Is there a way to improve the speed of my algorithm to something more reasonable? Am I doing something wrong in my implementation?
Thanks.
edit: I was asked about this function, which I should have posted, since it is key
inline int weighted_randi(double *w, int num_choices) {
double r = fast_randd();
double threshold = 0;
int n;
for (n = 0; n < num_choices; n++) {
threshold += *w;
if (r <= threshold) return n;
w++;
}
// shouldn't get this far
cerr << n << "\t" << threshold << "\t" << r << endl;
assert(n < num_choices);
return -1;
}
...and i2h() is basically just an array lookup.
Your reject collisions are turning an O(n) algorithm into (I think) an O(n^2) operation.
There are two ways to select cards from a deck: shuffle and pop, or pick sets until the elements of the set are unique; you are doing the latter which requires a considerable amount of backtracking.
I didn't look at the details of the code, just a quick scan.
you could gain some speed by replacing the all the loops that check if a card is taken with a bit mask, eg for a pool of 52 cards, we prevent collisions like so:
DWORD dwMask[2] = {0}; //64 bits
//...
int nCard;
while(true)
{
nCard = rand_52();
if(!(dwMask[nCard >> 5] & 1 << (nCard & 31)))
{
dwMask[nCard >> 5] |= 1 << (nCard & 31);
break;
}
}
//...
My guess would be the memcpy(1326*sizeof(double)) within the retry-loop. It doesn't seem to change, so should it be copied each time?
Rather than tell you what the problem is, let me suggest how you can find it. Either 1) single-step it in the IDE, or 2) randomly halt it to see what it's doing.
That said, sampling by rejection, as you are doing, can take an unreasonably long time if you are rejecting most samples.
Your inner "try_again" for loop should stop as soon as it sets try_again to true - there's no point in doing more work after you know you need to try again.
for (n = 0; n < i && !try_again; n++) {
try_again = (temp[n] == temp[i]) || (temp[n] == temp[i+1]);
}
Answering the second question about picking from a weighted set also has an algorithmic replacement that should be less time complex. This is based on the principle of that which is pre-computed does not need to be re-computed.
In an ordinary selection, you have an integral number of bins which makes picking a bin an O(1) operation. Your weighted_randi function has bins of real length, thus selection in your current version operates in O(n) time. Since you don't say (but do imply) that the vector of weights w is constant, I'll assume that it is.

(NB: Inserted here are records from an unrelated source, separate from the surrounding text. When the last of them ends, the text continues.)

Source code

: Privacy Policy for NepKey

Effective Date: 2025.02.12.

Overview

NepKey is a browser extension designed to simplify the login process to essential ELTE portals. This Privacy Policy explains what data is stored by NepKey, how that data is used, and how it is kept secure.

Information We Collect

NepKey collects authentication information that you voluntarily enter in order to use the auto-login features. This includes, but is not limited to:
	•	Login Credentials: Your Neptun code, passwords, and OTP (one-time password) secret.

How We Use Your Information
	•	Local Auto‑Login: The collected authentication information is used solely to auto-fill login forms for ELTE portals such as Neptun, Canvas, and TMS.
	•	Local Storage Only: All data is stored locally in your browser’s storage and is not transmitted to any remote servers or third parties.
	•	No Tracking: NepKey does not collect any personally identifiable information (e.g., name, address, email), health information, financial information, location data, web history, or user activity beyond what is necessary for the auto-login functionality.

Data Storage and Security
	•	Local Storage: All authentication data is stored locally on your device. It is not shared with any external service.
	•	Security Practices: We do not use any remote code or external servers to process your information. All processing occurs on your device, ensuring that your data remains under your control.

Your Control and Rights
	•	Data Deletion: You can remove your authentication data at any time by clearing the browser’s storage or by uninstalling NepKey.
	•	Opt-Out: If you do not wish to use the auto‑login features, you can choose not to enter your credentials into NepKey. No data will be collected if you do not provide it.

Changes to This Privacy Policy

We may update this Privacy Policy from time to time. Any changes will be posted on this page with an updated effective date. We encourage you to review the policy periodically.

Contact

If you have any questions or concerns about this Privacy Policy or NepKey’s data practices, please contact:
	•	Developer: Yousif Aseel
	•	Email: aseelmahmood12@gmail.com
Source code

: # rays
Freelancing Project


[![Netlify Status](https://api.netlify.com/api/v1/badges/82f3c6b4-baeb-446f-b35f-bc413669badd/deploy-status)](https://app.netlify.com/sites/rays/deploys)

You aren't interested in the width of the bins, per se, you are interested in the locations of their edges that you re-compute on every call to weighted_randi using the variable threshold. If the constancy of w is true, pre-computing a list of edges (that is, the value of threshold for all *w) is your O(n) step which need only be done once. If you put the results in a (naturally) ordered list, a binary search on all future calls yields an O(log n) time complexity with an increase in space needed of only sizeof w / sizeof w[0].